Once on the ridge, with 760 m (2500 ft.) left above us, summiting looked like “a slam dunk.” But we quickly bogged down in a morass of crevasses, some of them “Himalayan sized.”  This was pretty unexpected based on reports from previous expeditions and likely is the result of a low snow year in the area.  With 5 of us hooked into one rope we crisscrossed the face to navigate a route.  At 7,010m (23,000 ft.) we found ourselves at the base of the summit pyramid with about 190 m (640 ft.) vertical left to climb.  A large bergschrund blocked our most direct route.  Above us hung some wind-loaded cornices and the snow was hollow on ice.  Callahan said he was uncomfortable with the conditions and decided to wait in a safe zone.  At 7,090m (23,261 ft.) on Steve’s altimeter, the rest of us decided to call it a mountain.   It was 2:00 pm, past our predetermined turnaround time.  Clouds had suddenly come in putting us in a white out for a few minutes and exacerbating the cold and wind.   

We clicked in our skis and followed the wands down to the ridge.  The terrain descended in a series of steps to the ridge.  Some of the pitches approached 50 degrees.  Snow conditions were generally deplorable. Maple dubbed the skiing “Tibetan corduroy, ” a generous euphemism for corrugated boiler-plate.   White out chased us down the slope but for the most part we maintained visibility. On the face above high camp the surface smoothed out some but was still generally glacial ice.  At 40 plus degrees, you did not want to fall. We skied continuously from our high point to the bottom of the snow line just above high camp.  We then hiked with gear from high camp to ABC. 

(Photo –  Mike Marolt tames Tibetan Corduroy above high camp – M. Maple)

(Photo – Ninchin Kangs – Gibans circumvents the abyss – J. Gibans)

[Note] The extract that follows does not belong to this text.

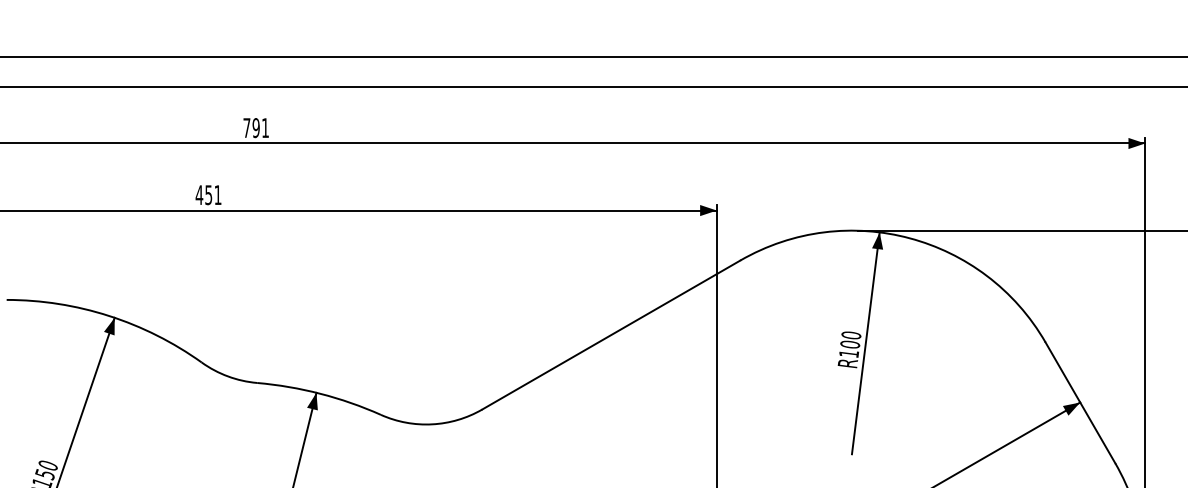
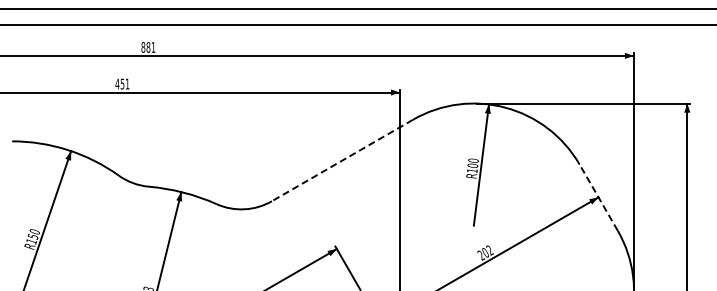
text: (250, 128) -> (145, 47), 791 -> 881
line: (609, 334) -> (341, 160), solid -> dashed
line: (1080, 402) -> (598, 197), solid -> dashed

(Photo – “Tibetan Corduroy” – M. Marolt) 

We returned to Lhasa the next day, May 10 and to Aspen May 13.  Could have shaved 2 days off the trip but as it was we traveled Aspen to Aspen in 20 days, 12 days on a 7000m mountain.  

All in all the Marolts made this 7000m peak trip seem routine.  For Mike and Steve Marolt Noijin Kangsang is their 6th trip each skiing from above 7000m; 3rd for Callahan; 2nd for Gibans and 1st for Maple.

We’ll see how routine next year’s trip to Manaslu shapes up.